ComfyUI图像生成

PassAudited by ClawScan on May 10, 2026.

Overview

This appears to be a purpose-aligned ComfyUI image-generation helper, but it sends prompts/workflows to a configured HTTP ComfyUI server and writes generated images to user-chosen paths.

Before installing, confirm that the default ComfyUI server address and workflow/output paths match your environment. Use a trusted ComfyUI endpoint, avoid sensitive prompts if the server is shared, and write outputs only to safe directories.

Findings (3)

Artifact-based informational review of SKILL.md, metadata, install specs, static scan signals, and capability signals.

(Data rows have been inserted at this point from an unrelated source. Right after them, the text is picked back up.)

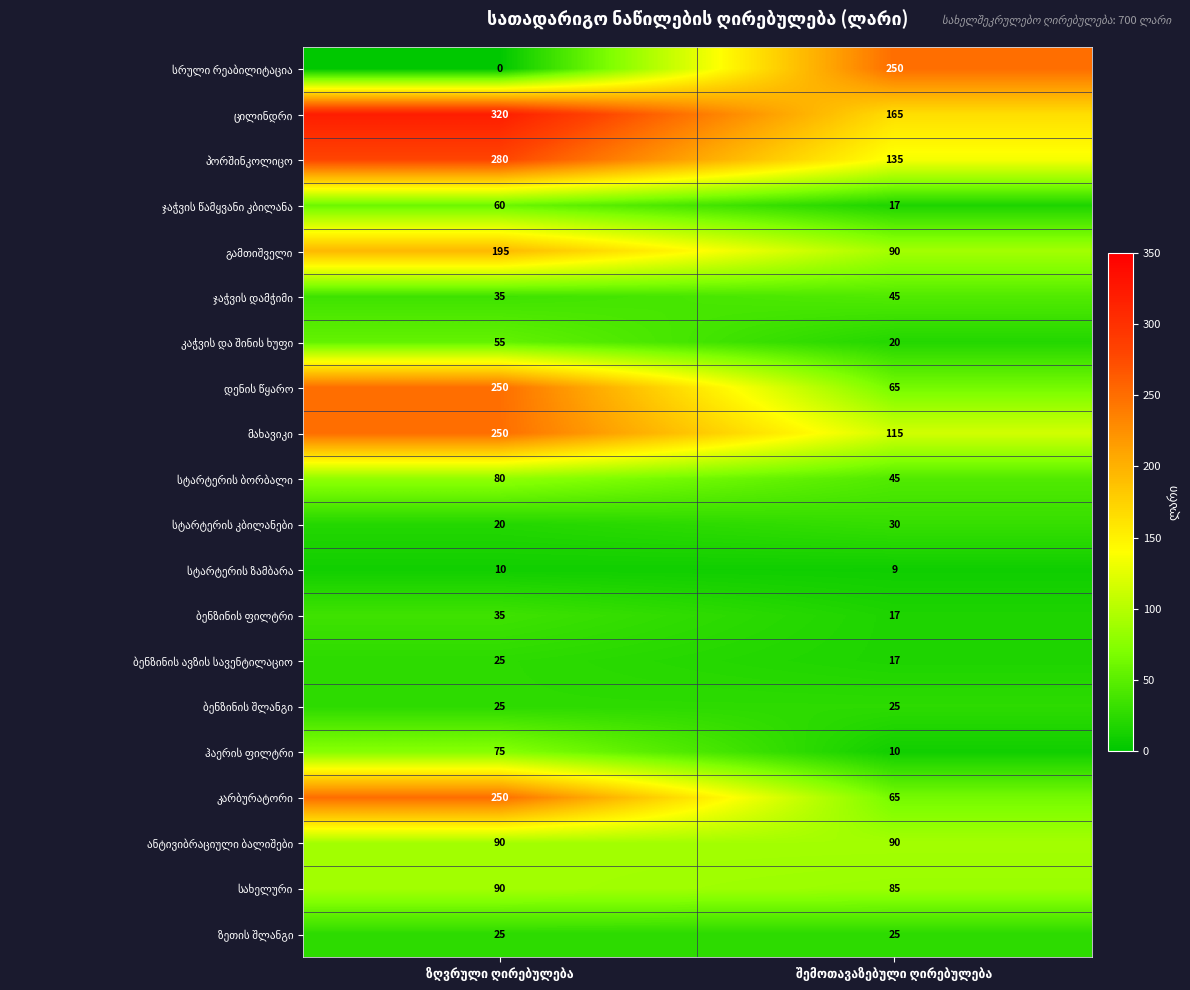

What is the greatest value displayed?

320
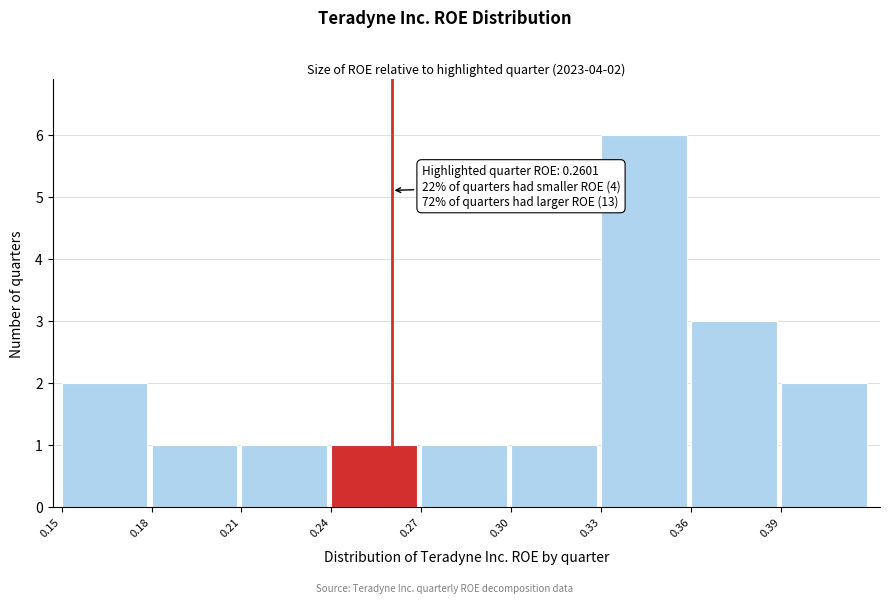

Which range on the x-axis has the tallest bar?

0.33 to 0.36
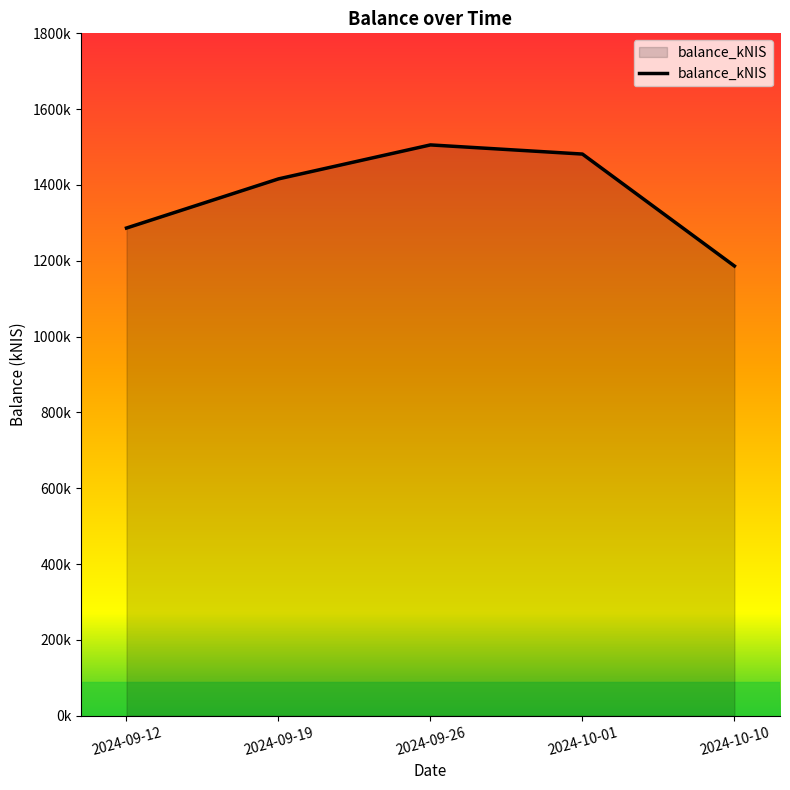

What is the approximate value at 2024-09-19?

1416052.5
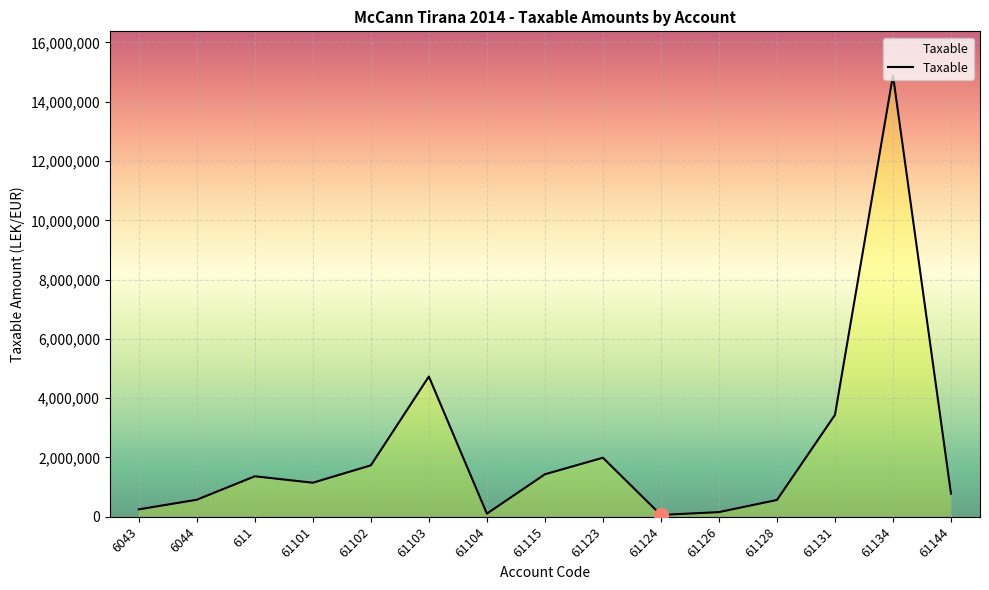

What is the greatest value displayed?

14887859.8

ClawScan does not execute the skill or run runtime probes.

Low

#ASI07: Insecure Inter-Agent Communication

What this means

Prompts and workflow details may be sent to the configured ComfyUI server, which by default is a private-network HTTP address.

Why it was flagged

The skill submits the modified workflow, including the user's prompt, to a configured ComfyUI HTTP endpoint. This is expected for ComfyUI generation, but it defines a network data boundary users should be aware of.

Skill content

COMFYUI_SERVER = os.getenv('COMFYUI_SERVER', 'http://192.168.18.15:8188') ... data = json.dumps({"prompt": workflow}).encode('utf-8') ... url = f"{COMFYUI_SERVER}/prompt"

Recommendation

Use this only with a ComfyUI server you trust, and override COMFYUI_SERVER if the default LAN address is not yours.

Info

#ASI02: Tool Misuse and Exploitation

What this means

Generated image files can be written wherever the agent process has permission if that path is supplied.

Why it was flagged

The skill creates directories and writes downloaded image bytes to the caller-provided output path. This is normal for an image-generation skill, but it gives the invocation control over where files are written.

Skill content

os.makedirs(output_dir, exist_ok=True) ... with open(output_path, 'wb') as f: f.write(content)

Recommendation

Choose explicit, non-sensitive output directories and avoid directing generated files into system or project paths where overwrites would matter.

Low

#ASI04: Agentic Supply Chain Vulnerabilities

What this means

Users have less external context for who maintains the skill or where updates originate.

Why it was flagged

The registry metadata does not provide a source repository or homepage, limiting provenance verification. The provided code itself did not show hidden install behavior.

Skill content

Source: unknown; Homepage: none

Recommendation

Review the included code and prefer installing from a trusted publisher or source-controlled location when available.